Clavell did not learn from his first brush with prison and subsequent pardon. It took a death sentence and two years deprivation of all freedoms except those of contemplation and writing, for him to declare his intent to recant, mend his ways and seek another path. That he made some progress is suggested by his life after his pardon and release, reportedly as a lawyer, physician and writer. It is nearly all self-report, however, and I wonder if, by juggling many disparate balls in the air, he had learned yet to relax and surrender into a less driven lifestyle?

John Clavell did not live into old age. The pleurisy that carried him off in his early forties may have been aggravated by years in prison. I cannot believe he ended his life fulfilled and satisfied. Other aspects of his Gene Key profile, which lie beyond the scope of today’s blog to explore, may have amplified shadow tendencies toward dissatisfaction (GK58) and stress (GK52). The potentially transformative 55th Gene Key of his Radiance, that would have affected his physical wellbeing, repeats in another part of his profile relating to his core wound and vocation. This makes his later choices of law and doctoring (although he qualified in neither) particularly interesting.

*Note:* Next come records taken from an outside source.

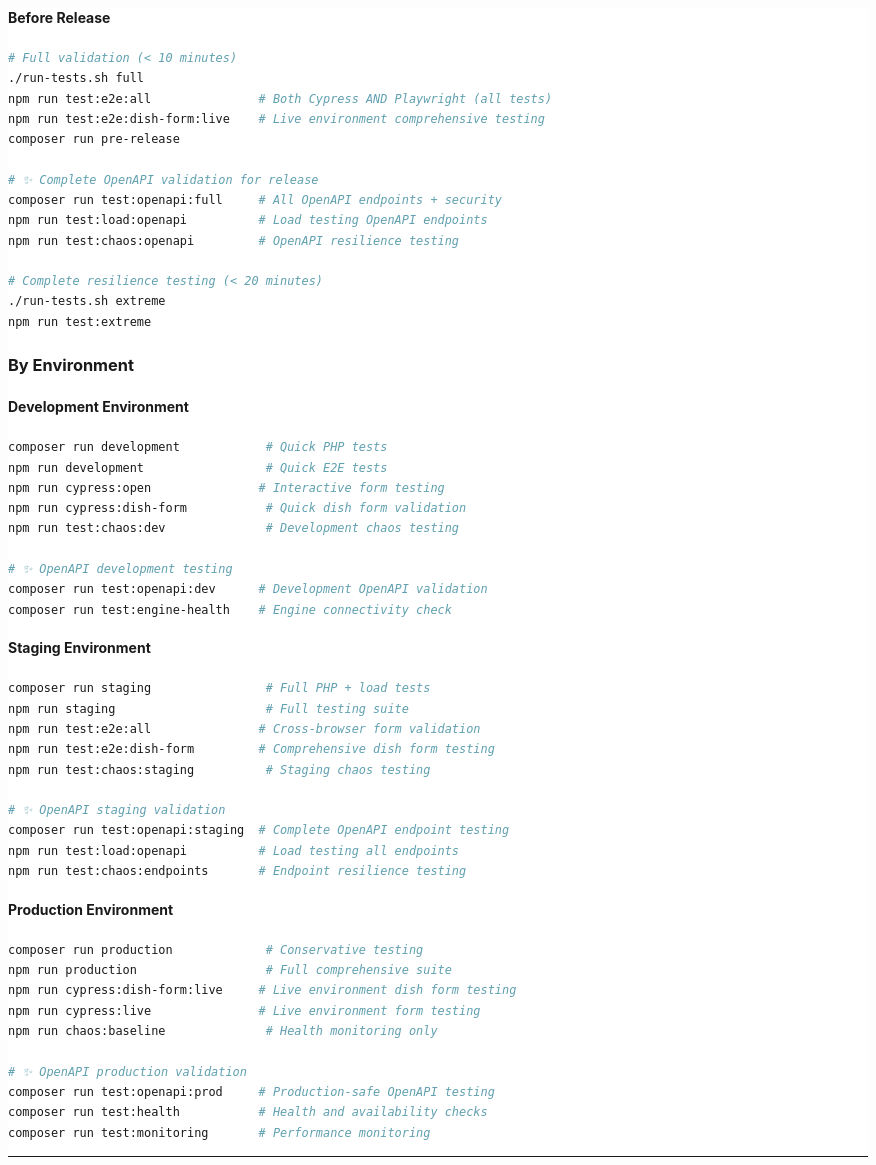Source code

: #### **Before Release**
```bash
# Full validation (< 10 minutes)
./run-tests.sh full
npm run test:e2e:all               # Both Cypress AND Playwright (all tests)
npm run test:e2e:dish-form:live    # Live environment comprehensive testing
composer run pre-release

# ✨ Complete OpenAPI validation for release
composer run test:openapi:full     # All OpenAPI endpoints + security
npm run test:load:openapi          # Load testing OpenAPI endpoints
npm run test:chaos:openapi         # OpenAPI resilience testing

# Complete resilience testing (< 20 minutes)
./run-tests.sh extreme
npm run test:extreme
```

### **By Environment**

#### **Development Environment**
```bash
composer run development            # Quick PHP tests
npm run development                 # Quick E2E tests
npm run cypress:open               # Interactive form testing
npm run cypress:dish-form           # Quick dish form validation
npm run test:chaos:dev              # Development chaos testing

# ✨ OpenAPI development testing
composer run test:openapi:dev      # Development OpenAPI validation
composer run test:engine-health    # Engine connectivity check
```

#### **Staging Environment**
```bash
composer run staging                # Full PHP + load tests
npm run staging                     # Full testing suite
npm run test:e2e:all               # Cross-browser form validation
npm run test:e2e:dish-form         # Comprehensive dish form testing
npm run test:chaos:staging          # Staging chaos testing

# ✨ OpenAPI staging validation
composer run test:openapi:staging  # Complete OpenAPI endpoint testing
npm run test:load:openapi          # Load testing all endpoints
npm run test:chaos:endpoints       # Endpoint resilience testing
```

#### **Production Environment**
```bash
composer run production             # Conservative testing
npm run production                  # Full comprehensive suite
npm run cypress:dish-form:live     # Live environment dish form testing
npm run cypress:live               # Live environment form testing
npm run chaos:baseline              # Health monitoring only

# ✨ OpenAPI production validation
composer run test:openapi:prod     # Production-safe OpenAPI testing
composer run test:health           # Health and availability checks
composer run test:monitoring       # Performance monitoring
```

---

No wonder I picked up the sense of a complainer and blamer! With GK55 repeating in his profile John Clavell must have found it doubly easy to identify as a victim. The 55th Gene Key deserves a blog article or three in its own right. Richard Rudd describes it as having a ‘potent and profound message’, playing a central role in the awakening of humanity and transformative change that we are presently undergoing. If interested, you can get a free pdf copy that goes in depth into Gene Key 55 here, and you may also watch the video here or at the site: www.genekeys.com/gene-keys-book/

From a deeper exploration of his profile, it does not surprise me that John Clavell became one of those rare highwaymen of the 17th century who succeeded in remaking his life after a death sentence. I resonate with a more measured view than that of Pafford, his enthusiastic biographer. This suggests that, “On his release Clavell does seem to have reformed to some degree – at least he wasn’t convicted of any further thefts. It is optimistic to accept the rest of his life was blameless.” The perspective is buttressed by observing Clavell’s ongoing record of litigation with creditors, his marriage at age 34 to a nine-year-old, and several concurrent promises of the sale of his father’s manor to different people. www.beggarsbush.org.uk/john-clavell-a-lost-prologue-to-the-beggars-bush-1637/

John Clavell lived in an era when ancient structures were being shaken and shattered, as humanity flexed and sought to awaken from its trance and claim its birthright of freedom. With his prominent 55 Gene Keys placements, he may have failed to bathe in the siddhi of freedom before the end of his life, yet his unique tessera still attracts the eye when we gaze upon a 17th century mosaic of humanity’s story.

It beckons again as he breathes his spirit into Nights of the Road and elsewhere in our times. It amuses me especially to discover that the college from which the colorful Clavell stole now boasts him in its list of ‘Famous Brasenose Names’. www.bnc.ox.ac.uk/about-brasenose/history/222-famous-brasenose-names/489-john-clavell-highwayman-and-playwright

Yes, this particular knight still rides with a certain panache on the roads of our 21st century imaginations.

And I’m enchanted to see my old friends, Tom Faggus and Winnie, given a recent new incarnation in a children’s book, which seems to have discarded the oh-so-yesterday Tardis in favor of ‘horsebox as time machine’!